Occasionally I need a whacker that is softer than a steel hammer and harder than a rubber mallet and, being the professional that I am, I just smack things with a two by four, or a smaller piece of wood if that's what's called for or just whatever's laying around, unless it's the dog.

having seen lots of mallets on the woodworking forums, I thought I'd do one, so I did. I just cannot seem to get away from lamination/segmentation so naturally I had to laminate it.
The intent was to have the handle have a cross section like a rectangle with semi-circle on each edge, pretty much like you get on claw hammers, but I got carried away on the lathe and turned it down round which looked fine although it did strip off almost all of the canary. BUT ... it really sucked in terms of giving me a solid grip so then I glued on some tapered wings along most of the length and wrapped/glued some soft cotton clothesline around it and got it back to the shape/grip I wanted. Looks crappy but feels great. Has just the grip I want.

The handle is a split piece of cocobolo with maple veneer on the inside and canary wood on the outside with two little chunks of paela to make the bulbous end. I didn't like the really sharp edges so I rounded them over with a router.

It has one coat of natural stain. The head is black locust sandwiched between pieces of chechem (that stuff is hard as a rock). Final weight is 29 oz so it's a fairly hefty sucker.

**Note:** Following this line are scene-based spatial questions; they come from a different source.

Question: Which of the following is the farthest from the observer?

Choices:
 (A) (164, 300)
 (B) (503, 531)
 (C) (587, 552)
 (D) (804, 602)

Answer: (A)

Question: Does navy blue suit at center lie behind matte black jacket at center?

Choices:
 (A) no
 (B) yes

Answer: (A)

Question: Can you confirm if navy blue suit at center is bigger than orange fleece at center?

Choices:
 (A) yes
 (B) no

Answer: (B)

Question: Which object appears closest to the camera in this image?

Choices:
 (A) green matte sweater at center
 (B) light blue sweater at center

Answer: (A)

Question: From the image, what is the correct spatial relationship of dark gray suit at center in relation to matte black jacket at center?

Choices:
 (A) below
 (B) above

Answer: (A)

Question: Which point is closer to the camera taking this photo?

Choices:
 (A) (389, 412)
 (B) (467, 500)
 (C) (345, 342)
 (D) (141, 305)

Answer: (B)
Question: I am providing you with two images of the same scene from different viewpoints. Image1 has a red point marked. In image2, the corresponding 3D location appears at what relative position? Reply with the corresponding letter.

Reactions: Like 16 | EyeCandy! 3 | Way Cool 6


----------



## Sprung

Nice mallet, Paul! I like the laminated look.


----------



## DKMD

I think it looks good, and more importantly, it looks like it'll work for banging on stuff!


----------



## Ajctg2

Even Thor would be impressed. That things a beast!

Reactions: Agree 1


----------



## phinds

DKMD said:


> I think it looks good, and more importantly, it looks like it'll work for banging on stuff!


Yeah, the grip is more comfortable than my two by four

Reactions: Like 1


----------



## NYWoodturner

Nice work Paul. I like the wrapped handle and bet it feels better than if your original idea panned out.


----------



## phinds

NYWoodturner said:


> Nice work Paul. I like the wrapped handle and bet it feels better than if your original idea panned out.


Actually, yeah it does, so it all turned out well. Since it intended to be utilitarian, I don't care how it looks.


----------



## NYWoodturner

In New York City that wrapped handle would probe;y get you and extra $50 lol


----------



## manbuckwal

Nice work Paul ! A very unique look to it


----------



## phinds

manbuckwal said:


> Nice work Paul ! A very unique look to it


Is that a polite way of saying looks like crap?


----------



## Nature Man

I like the wood combo. Wondering how long the rope will stay nice, though, with use. Chuck


----------



## manbuckwal

phinds said:


> Is that a polite way of saying looks like crap?



Heck No ! It looks great to me ! I haven't seen many "hand crafted" mallets and this very unique .


----------



## phinds

manbuckwal said:


> Heck No ! It looks great to me ! I haven't seen many "hand crafted" mallets and this very unique .


I was just ragging you. *I* think it looks like crap (the wrapped handle anyway) but as I said I just care how it works, not how it looks.


----------



## phinds

UPDATE:

been using this for over 3 years now and it's a winner. The face is a bit dinged up now (not deep cause those woods are HARD) but this sucker really has worked like a charm. The grip really has turned out to be excellent (but I do have to say, that cloth rope handle is a dust magnet for sure)

Reactions: Like 2


----------



## Lou Currier

@phinds ...sounds like you need to enter the mallet swap.

Reactions: Agree 1


----------



## phinds

Lou Currier said:


> @phinds ...sounds like you need to enter the mallet swap.


Gads. No way am I going to do ANOTHER one of these things

Reactions: Funny 2


----------



## ripjack13

Bok bok.....





Come on Paul.....you know you want to be paired up with me......


----------



## phinds

ripjack13 said:


> Bok bok.....
> 
> 
> 
> 
> 
> Come on Paul.....you know you want to be paired up with me......


I'm not going to comment on that

Reactions: Like 1


----------



## Lou Currier

Come on everyone...peer pressure

Reactions: Like 1


----------



## phinds

UPDATE:

been using this for over 6 years now and it's still a winner. The face is even more dinged up but this sucker really has worked like a charm. The grip really has turned out to be excellent (but I do have to say, that cloth rope handle is a dust magnet for sure). I could bang on rocks with this thing and other than another face ding or two, it wouldn't be damaged.

Reactions: Like 3


----------



## ripjack13

Pix man. Let's see it.

Reactions: Agree 2


----------



## phinds

ripjack13 said:


> Pix man. Let's see it.


Wait. That's MY line !

Reactions: Like 1 | Funny 1


----------



## phinds

After 6 years of banging on hard stuff like nuts and bolts and Mark Peet's head.

Reactions: Like 2 | EyeCandy! 1 | Funny 2 | Way Cool 4


----------



## Woodhaul

Very cool. Nice job

Reactions: Like 1


----------



## ripjack13

Wow. Very nice. It still looks good Paul. Well done.

Reactions: Thank You! 1


----------



## Barb

My goal one day is to make a mallet like this. :)

Reactions: Like 1


----------



## phinds

Barb said:


> My goal one day is to make a mallet like this. :)


Well Barb, there's no day like today.

Reactions: Agree 3


----------